Read the data, and whenever a line holds the word "também", report that line.

──────── GIVEN DATA

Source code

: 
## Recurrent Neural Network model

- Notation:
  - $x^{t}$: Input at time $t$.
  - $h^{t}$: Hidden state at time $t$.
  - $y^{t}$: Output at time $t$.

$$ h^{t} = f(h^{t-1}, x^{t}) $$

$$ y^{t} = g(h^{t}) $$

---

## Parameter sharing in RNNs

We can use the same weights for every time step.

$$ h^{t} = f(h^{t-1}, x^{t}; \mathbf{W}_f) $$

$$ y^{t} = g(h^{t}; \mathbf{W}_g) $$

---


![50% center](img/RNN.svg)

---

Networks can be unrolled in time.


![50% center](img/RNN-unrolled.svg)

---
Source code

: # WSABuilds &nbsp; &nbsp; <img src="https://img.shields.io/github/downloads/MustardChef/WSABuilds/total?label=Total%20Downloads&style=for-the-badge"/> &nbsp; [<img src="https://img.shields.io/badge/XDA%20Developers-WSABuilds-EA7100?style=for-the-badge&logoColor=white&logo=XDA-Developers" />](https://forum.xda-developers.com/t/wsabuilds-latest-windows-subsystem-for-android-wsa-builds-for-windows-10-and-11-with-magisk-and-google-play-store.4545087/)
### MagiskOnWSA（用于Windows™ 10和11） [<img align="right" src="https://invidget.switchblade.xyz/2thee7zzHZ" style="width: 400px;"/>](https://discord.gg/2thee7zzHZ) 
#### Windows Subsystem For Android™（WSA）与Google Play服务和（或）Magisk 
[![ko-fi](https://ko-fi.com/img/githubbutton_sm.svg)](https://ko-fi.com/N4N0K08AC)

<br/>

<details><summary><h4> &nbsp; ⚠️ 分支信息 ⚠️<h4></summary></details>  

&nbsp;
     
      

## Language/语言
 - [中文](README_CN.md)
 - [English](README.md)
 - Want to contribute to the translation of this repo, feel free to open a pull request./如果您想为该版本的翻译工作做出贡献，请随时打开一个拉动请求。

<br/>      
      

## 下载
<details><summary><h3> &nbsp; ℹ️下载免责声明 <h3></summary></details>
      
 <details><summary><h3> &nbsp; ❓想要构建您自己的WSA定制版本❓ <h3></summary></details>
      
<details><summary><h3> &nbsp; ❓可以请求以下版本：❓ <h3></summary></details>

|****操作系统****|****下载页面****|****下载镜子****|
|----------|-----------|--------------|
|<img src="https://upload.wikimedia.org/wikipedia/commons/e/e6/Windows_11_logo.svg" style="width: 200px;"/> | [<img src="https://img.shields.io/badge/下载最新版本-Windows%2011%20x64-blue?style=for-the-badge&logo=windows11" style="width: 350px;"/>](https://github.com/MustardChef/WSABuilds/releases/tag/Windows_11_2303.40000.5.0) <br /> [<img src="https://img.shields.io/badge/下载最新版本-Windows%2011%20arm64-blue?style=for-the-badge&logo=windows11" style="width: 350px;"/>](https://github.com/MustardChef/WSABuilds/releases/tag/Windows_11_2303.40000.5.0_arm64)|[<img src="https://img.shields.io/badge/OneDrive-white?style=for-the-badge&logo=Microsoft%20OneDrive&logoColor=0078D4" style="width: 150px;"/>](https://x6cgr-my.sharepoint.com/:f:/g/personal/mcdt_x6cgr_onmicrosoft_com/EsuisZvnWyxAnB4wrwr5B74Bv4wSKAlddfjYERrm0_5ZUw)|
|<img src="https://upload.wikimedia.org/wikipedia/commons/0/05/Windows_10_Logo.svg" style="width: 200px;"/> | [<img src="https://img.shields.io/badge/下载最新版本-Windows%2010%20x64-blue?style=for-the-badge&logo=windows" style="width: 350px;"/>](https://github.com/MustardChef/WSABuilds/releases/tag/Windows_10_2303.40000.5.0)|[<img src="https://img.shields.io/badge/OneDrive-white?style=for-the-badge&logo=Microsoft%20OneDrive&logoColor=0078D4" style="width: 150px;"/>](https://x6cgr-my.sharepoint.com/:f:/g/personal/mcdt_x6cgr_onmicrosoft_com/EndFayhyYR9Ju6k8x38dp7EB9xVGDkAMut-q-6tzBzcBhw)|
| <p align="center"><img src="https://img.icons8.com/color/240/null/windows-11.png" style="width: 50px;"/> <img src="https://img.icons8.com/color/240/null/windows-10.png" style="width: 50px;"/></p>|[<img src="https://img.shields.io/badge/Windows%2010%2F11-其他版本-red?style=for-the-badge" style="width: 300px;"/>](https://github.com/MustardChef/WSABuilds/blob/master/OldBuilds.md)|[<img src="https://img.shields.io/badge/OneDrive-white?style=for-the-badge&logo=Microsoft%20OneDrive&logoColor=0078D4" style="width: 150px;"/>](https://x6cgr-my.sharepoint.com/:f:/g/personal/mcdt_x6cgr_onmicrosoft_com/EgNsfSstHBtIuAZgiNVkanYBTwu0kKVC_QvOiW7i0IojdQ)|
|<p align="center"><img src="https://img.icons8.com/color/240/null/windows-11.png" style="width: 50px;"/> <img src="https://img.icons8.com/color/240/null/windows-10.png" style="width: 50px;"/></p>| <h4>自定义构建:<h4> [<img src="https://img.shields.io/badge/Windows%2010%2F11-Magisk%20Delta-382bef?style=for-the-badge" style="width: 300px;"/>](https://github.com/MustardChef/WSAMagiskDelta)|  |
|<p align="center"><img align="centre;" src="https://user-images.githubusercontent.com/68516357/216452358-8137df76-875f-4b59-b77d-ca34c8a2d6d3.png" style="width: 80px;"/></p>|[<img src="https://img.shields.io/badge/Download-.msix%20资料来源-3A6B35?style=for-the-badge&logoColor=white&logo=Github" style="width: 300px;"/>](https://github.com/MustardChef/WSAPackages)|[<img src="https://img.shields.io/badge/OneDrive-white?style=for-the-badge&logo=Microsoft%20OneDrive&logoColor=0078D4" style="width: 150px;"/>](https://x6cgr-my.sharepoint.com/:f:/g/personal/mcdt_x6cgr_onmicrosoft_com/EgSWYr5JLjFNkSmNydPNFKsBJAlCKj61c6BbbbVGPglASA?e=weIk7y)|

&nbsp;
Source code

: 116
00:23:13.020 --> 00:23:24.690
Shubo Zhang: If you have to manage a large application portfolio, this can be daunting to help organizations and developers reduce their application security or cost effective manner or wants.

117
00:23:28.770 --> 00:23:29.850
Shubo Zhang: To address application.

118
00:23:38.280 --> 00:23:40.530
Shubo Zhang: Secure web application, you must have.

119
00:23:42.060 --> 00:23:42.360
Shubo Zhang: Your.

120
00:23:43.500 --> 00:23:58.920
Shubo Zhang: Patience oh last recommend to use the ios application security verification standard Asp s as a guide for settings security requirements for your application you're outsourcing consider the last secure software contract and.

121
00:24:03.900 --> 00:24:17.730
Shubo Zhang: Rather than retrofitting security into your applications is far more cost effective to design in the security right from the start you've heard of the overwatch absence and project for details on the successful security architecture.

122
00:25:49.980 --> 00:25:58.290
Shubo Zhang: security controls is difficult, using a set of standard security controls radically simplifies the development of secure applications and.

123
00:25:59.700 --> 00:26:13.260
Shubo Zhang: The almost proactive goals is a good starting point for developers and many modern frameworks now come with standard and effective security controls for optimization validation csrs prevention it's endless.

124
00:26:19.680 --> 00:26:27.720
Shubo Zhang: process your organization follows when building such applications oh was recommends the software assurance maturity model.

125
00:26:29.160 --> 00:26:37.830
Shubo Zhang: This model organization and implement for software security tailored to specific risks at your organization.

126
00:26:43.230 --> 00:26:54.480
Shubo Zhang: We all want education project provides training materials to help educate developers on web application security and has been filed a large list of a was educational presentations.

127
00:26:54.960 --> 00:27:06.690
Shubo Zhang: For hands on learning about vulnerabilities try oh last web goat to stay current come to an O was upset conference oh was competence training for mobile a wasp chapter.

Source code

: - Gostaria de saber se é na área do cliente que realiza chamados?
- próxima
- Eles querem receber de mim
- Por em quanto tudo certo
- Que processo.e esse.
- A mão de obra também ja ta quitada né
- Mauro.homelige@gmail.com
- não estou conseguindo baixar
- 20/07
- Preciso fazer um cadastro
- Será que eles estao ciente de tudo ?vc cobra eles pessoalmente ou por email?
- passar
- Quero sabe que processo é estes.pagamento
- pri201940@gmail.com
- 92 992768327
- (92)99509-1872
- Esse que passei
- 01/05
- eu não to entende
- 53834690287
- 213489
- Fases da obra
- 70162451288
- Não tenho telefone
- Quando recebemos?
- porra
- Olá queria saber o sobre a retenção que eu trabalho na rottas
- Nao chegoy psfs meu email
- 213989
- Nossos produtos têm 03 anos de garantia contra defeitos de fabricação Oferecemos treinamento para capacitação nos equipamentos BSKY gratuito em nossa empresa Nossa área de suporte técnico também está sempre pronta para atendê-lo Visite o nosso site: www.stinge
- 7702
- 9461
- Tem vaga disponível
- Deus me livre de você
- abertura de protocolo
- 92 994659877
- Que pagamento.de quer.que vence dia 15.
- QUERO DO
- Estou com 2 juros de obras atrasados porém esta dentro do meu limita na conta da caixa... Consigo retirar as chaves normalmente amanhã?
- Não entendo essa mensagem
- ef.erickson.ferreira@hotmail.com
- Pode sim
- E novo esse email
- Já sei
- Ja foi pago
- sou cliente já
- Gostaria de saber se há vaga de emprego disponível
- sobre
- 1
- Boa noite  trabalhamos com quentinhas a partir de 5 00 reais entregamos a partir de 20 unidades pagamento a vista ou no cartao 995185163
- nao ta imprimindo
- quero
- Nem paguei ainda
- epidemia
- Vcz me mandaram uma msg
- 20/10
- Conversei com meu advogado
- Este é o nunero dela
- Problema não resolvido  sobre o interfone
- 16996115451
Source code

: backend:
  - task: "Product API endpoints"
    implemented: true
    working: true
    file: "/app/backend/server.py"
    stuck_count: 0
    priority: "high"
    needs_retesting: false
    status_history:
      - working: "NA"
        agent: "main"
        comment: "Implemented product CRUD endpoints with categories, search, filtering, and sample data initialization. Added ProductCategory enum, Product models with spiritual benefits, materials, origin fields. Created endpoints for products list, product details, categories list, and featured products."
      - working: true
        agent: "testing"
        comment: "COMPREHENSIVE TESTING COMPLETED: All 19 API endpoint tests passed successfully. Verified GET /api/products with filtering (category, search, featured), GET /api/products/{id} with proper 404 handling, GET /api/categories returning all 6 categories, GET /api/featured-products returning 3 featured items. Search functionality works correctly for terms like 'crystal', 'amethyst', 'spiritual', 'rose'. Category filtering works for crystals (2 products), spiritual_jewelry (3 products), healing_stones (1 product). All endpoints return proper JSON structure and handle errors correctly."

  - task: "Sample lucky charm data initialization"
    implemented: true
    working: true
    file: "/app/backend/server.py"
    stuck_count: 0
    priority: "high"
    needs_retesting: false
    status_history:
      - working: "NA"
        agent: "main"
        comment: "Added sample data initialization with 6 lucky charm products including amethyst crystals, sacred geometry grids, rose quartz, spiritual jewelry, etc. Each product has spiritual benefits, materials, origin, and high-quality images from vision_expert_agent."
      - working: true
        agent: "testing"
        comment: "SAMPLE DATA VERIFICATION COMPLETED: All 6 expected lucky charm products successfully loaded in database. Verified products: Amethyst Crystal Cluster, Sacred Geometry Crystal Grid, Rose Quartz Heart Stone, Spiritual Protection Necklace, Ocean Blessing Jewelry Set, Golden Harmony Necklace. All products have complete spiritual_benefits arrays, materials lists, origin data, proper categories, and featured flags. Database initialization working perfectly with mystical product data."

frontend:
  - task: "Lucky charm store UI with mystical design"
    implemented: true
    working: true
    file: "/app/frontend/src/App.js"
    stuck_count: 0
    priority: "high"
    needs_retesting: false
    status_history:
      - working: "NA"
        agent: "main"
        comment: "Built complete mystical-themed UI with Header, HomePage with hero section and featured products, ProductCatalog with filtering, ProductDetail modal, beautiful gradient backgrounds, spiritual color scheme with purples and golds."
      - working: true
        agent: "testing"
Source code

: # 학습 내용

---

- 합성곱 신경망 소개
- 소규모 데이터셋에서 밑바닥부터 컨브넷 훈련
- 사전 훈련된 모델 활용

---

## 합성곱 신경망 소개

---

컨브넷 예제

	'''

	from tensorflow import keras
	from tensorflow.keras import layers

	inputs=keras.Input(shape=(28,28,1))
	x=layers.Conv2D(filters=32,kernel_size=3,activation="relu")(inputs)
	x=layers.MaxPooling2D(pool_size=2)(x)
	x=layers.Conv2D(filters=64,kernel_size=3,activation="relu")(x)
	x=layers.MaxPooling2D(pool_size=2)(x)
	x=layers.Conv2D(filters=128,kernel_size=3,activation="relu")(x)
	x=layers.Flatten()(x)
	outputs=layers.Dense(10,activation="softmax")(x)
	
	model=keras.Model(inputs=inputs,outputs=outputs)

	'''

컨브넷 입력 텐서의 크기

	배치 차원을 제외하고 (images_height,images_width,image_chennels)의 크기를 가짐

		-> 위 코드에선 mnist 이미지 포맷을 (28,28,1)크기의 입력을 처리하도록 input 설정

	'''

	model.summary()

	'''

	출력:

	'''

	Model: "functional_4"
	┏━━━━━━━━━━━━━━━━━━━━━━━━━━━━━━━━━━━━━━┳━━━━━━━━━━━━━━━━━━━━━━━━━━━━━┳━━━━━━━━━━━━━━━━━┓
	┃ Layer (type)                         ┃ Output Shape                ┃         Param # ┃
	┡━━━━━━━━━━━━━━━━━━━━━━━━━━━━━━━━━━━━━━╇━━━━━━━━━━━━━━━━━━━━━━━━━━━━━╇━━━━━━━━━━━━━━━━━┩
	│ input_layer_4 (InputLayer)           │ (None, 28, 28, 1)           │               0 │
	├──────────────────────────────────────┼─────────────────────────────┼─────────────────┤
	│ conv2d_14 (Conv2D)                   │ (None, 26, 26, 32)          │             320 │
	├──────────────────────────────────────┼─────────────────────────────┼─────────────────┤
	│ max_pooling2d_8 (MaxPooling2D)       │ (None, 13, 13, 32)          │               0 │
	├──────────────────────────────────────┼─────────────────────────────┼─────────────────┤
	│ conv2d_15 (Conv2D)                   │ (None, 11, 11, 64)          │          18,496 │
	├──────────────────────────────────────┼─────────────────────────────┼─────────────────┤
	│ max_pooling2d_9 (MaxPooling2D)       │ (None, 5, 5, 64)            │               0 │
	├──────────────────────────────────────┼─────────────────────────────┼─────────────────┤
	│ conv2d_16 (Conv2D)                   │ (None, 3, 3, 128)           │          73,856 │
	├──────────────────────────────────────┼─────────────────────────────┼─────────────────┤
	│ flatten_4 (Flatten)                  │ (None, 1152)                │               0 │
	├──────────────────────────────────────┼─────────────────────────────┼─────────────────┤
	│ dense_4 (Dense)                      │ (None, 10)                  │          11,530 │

────────────────

#### COMPLETED TASK:
- A mão de obra também ja ta quitada né
- Nossos produtos têm 03 anos de garantia contra defeitos de fabricação Oferecemos treinamento para capacitação nos equipamentos BSKY gratuito em nossa empresa Nossa área de suporte técnico também está sempre pronta para atendê-lo Visite o nosso site: www.stinge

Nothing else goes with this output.